Artikel 36 Overgangsrecht

  • 36. 1 Overgangsrecht bouwwerken

    • a.

      Een bouwwerk dat op het tijdstip van inwerkingtreding van de beheersverordening aanwezig of in uitvoering is, dan wel gebouwd kan worden krachtens een omgevingsvergunning voor het bouwen, en afwijkt van de verordening, mag, mits deze afwijking naar aard en omvang niet wordt vergroot,

  • 1. gedeeltelijk worden vernieuwd of veranderd;

  • 2. na het teniet gaan ten gevolge van een calamiteit geheel worden vernieuwd of veranderd, mits de aanvraag van de omgevingsvergunning voor het bouwen wordt gedaan binnen twee jaar na de dag waarop het bouwwerk is teniet gegaan;

    • b.

      Het bevoegd gezag kan eenmalig in afwijking van het bepaalde onder a. een omgevingsvergunning verlenen voor het vergroten van de inhoud van een bouwwerk als bedoeld het eerste lid met maximaal 10%;

    • c.

      Het bepaalde onder a. is niet van toepassing op bouwwerken die weliswaar bestaan op het tijdstip van inwerkingtreding van het plan, maar zijn gebouwd zonder vergunning en in strijd met het daarvoor geldende plan, daaronder begrepen de overgangsbepaling van dat plan.

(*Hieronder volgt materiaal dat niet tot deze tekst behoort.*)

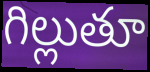
గిల్లుతూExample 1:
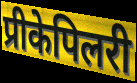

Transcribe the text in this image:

प्रीकेपिलरी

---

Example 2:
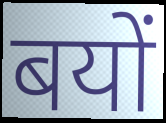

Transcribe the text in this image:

बयों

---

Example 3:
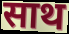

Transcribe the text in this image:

साथ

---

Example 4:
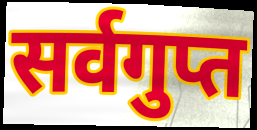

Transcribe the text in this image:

सर्वगुप्त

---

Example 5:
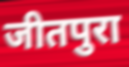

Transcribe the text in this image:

जीतपुरा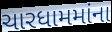
ચારધામમાંનાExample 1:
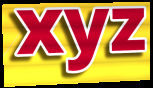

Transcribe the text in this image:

xyz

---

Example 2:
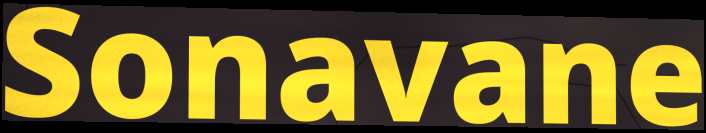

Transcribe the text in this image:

Sonavane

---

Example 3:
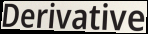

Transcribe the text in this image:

Derivative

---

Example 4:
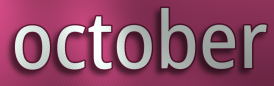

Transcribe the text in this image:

october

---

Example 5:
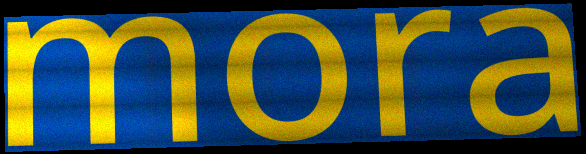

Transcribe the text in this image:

mora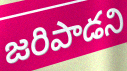
జరిపాడనిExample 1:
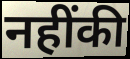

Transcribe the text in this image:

नहींकी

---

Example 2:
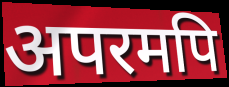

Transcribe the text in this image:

अपरमपि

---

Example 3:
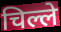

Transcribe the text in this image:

चिल्ले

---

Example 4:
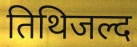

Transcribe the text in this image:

तिथिजल्द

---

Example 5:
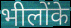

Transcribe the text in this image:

भीलोंके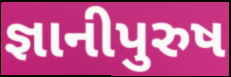
જ્ઞાનીપુરુષ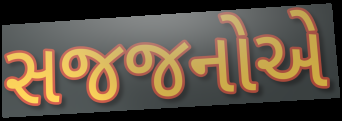
સજજનોએ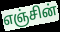
எஞ்சின்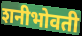
शनीभोवती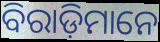
ବିରାଡ଼ିମାନେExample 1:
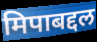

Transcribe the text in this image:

मिपाबद्दल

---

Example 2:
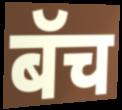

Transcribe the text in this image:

बॅच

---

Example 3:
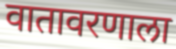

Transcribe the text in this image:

वातावरणाला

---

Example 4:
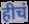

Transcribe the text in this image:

हीचं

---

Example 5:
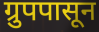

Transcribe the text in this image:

ग्रुपपासून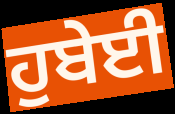
ਹੁਬੇਈ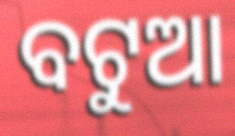
ବଟୁଆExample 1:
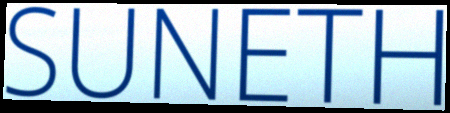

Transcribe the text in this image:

SUNETH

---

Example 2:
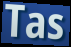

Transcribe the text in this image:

Tas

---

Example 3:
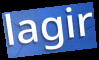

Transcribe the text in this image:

lagir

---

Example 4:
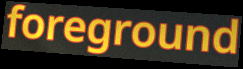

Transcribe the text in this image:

foreground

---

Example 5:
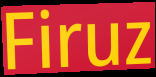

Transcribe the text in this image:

Firuz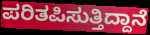
ಪರಿತಪಿಸುತ್ತಿದ್ದಾನೆ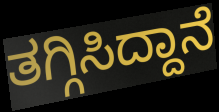
ತಗ್ಗಿಸಿದ್ದಾನೆ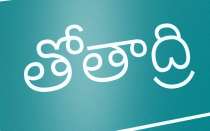
తోతాద్రి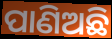
ପାଣିଅଛି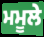
ਮਮੂਲੇ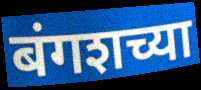
बंगशच्याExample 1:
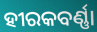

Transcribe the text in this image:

ହୀରକବର୍ଣ୍ଣା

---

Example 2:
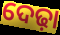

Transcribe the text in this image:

ଦେଢ଼ା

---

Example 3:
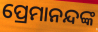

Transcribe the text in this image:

ପ୍ରେମାନନ୍ଦଙ୍କ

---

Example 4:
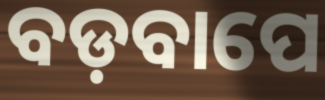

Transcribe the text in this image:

ବଡ଼ବାପେ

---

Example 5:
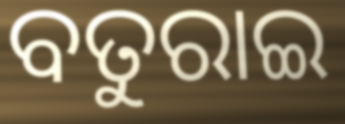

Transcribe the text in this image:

ବତୁରାଇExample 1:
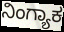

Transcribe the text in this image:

ನಿಂಗ್ಯಾಕ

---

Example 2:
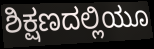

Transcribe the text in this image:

ಶಿಕ್ಷಣದಲ್ಲಿಯೂ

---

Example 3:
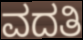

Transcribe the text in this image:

ವದತಿ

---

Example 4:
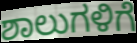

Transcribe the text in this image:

ಶಾಲುಗಳಿಗೆ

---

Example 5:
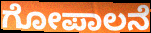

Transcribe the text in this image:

ಗೋಪಾಲನೆ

  • 36. 2 Overgangsrecht gebruik

    • a.

      Het gebruik van grond en bouwwerken dat bestond op het tijdstip van inwerkingtreding van de beheersverordening en hiermee in strijd is, mag worden voortgezet.

    • b.

      Het is verboden het met de beheersverordening strijdige gebruik, bedoeld onder a., te veranderen of te laten veranderen in een ander met dat plan strijdig gebruik, tenzij door deze verandering de afwijking naar aard en omvang wordt verkleind.

    • c.

      Indien het gebruik, bedoeld onder a., na het tijdstip van inwerkingtreding van de beheersverordening voor een periode langer dan een jaar wordt onderbroken, is het verboden dit gebruik daarna te hervatten of te laten hervatten.

    • d.

      Het bepaalde onder a. is niet van toepassing op het gebruik dat reeds in strijd was met het voorheen geldende plan, daaronder begrepen de overgangsbepalingen van dat plan.

Artikel 37 Slotregel

Deze regels worden aangehaald als: 'Regels van de beheersverordening 'Snipperlocaties'.